The fictitious material is locally and instantly linear, thus its magnetic permeability changes from point to point according to local temperature and applied field. For a better understanding, Fig. 3 shows a real magnetization curve (blue dashed line), its linearization (red dotted line) and the linear effective permeability of the fictitious material (black solid line), fitted so that its magnetic co-energy (in orange) is equal to the one of the real magnetization curve (in blue).
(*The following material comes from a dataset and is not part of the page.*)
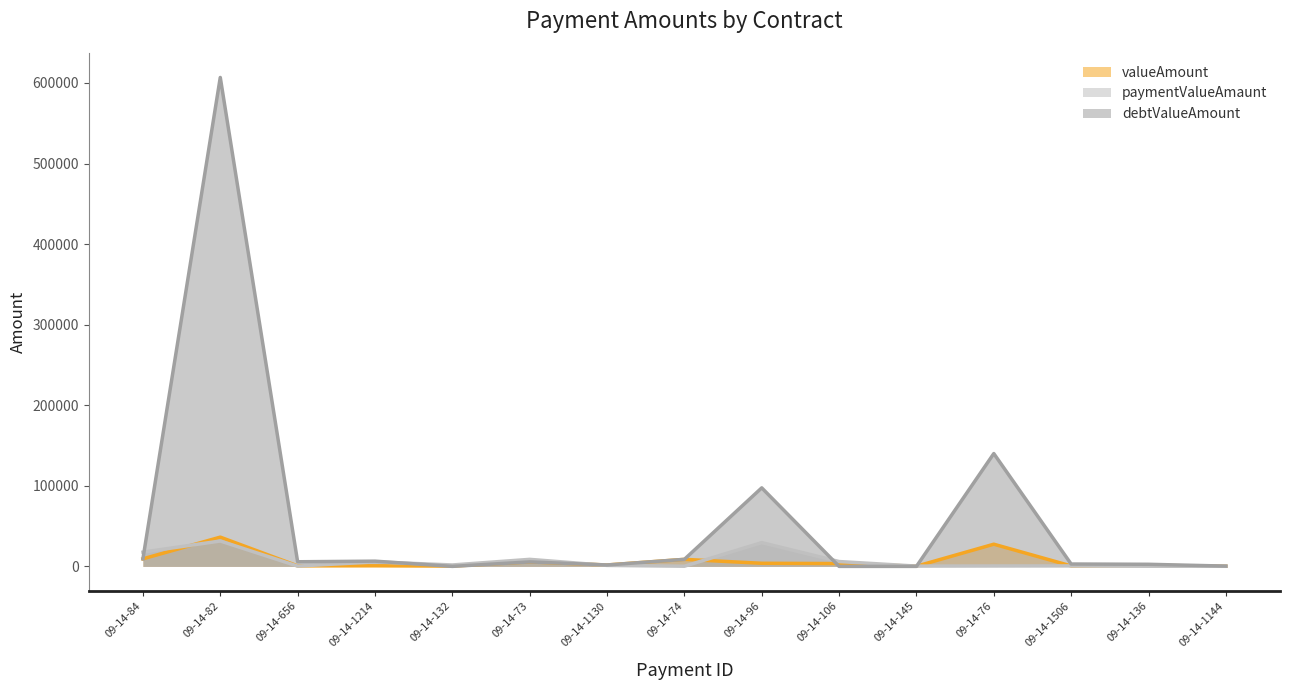

Which series changed the most between 09-14-84 and 09-14-1130?

paymentValueAmaunt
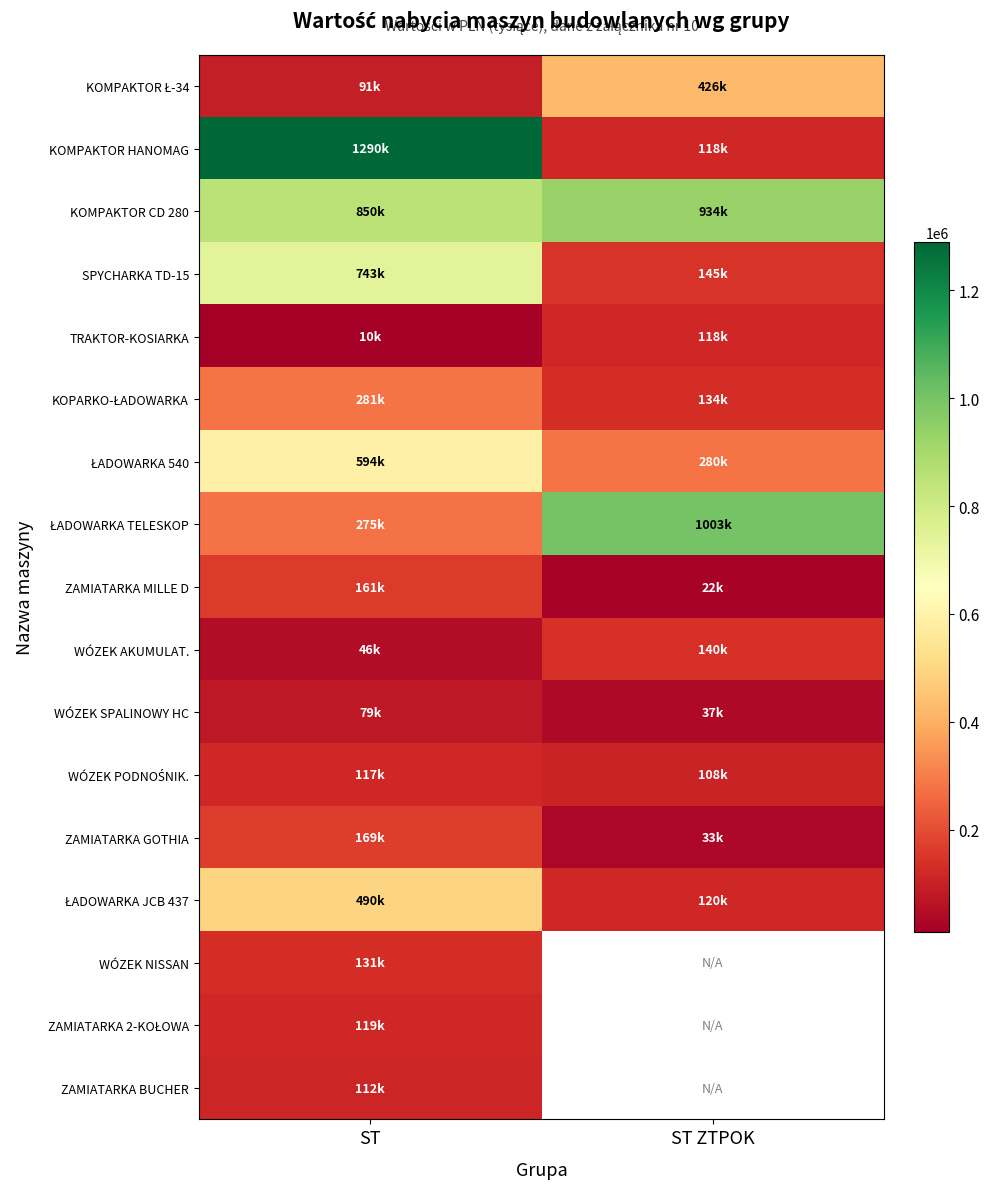

Where is ZAMIATARKA 2-KOŁOWA nearest to the value 118900?

ST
Once the electromagnetic heat loss is computed, the system must be analyzed thermally. The workpiece faces three thermal mechanisms: conduction of heat inside the workpiece from the hot surface through its colder core, convection from the surface to the surrounding media and radiation. The heat conduction equation and details about its computation are not shown in this work for the sake of brevity.
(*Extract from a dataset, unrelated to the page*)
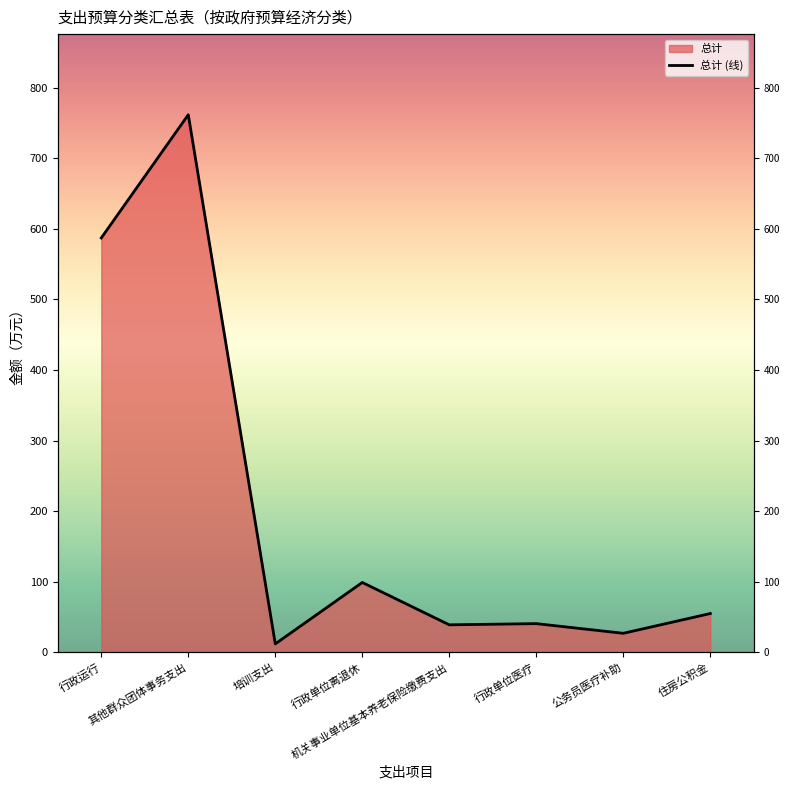

What is the minimum value shown in the chart?

12.0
Because of the nonlinear and coupled nature of the induction heating problem, several algorithms have been developed for the computation of the electromagnetic–thermal coupling. There are three main approaches to perform a multi-physical analysis; the simplest method is the unidirectional two-step approach, where the distribution of the heat source is calculated once and introduced to a thermal model, where the temperature profile is obtained. In this approach, the temperature and field dependence of electromagnetic properties are not considered. Thus, this approach is limited to low-temperature heating of linear or nearly-linear materials such as aluminum or copper. The most used approach to couple electromagnetic and thermal models is the indirect or staggered coupling method [22], where the electromagnetic diffusion equation is usually solved using the harmonic approximation, where the permeability has been linearized. Similarly to the two-step approach, both analyses are performed separately. However, there is an iterative process so that both calculations are performed at each step, enabling the nonlinearities and thermal-dependent electromagnetic properties to be taken into account [1]. The third method for coupling electromagnetic and thermal calculations is the direct or fully coupled approach, where the set of differential equations (including the electromagnetic diffusion equation (7)) is solved simultaneously and there is no need to use the harmonic approximation. This approach requires an intensive computational time and memory allocation and is not commonly used in finite element programs [22].

The main advantage when using FEM is that different geometries can be easily evaluated, opposite to the geometrically limited analytical equations. However, FEM calculations require much longer computational times. Authors such as Kolanska-Pluska [23] state that, for finite coils, numerical evaluation is required and only infinite coils can be analytically evaluated. It is important to mention that, when performing an electromagnetic–thermal coupled calculation for ferromagnetic materials, the simulation process should be two directional or iterative because of the material non-linearity. This means that, for each time step, the electromagnetic calculation needs to be re-evaluated due to the temperature-dependent material properties, which increases the computation time.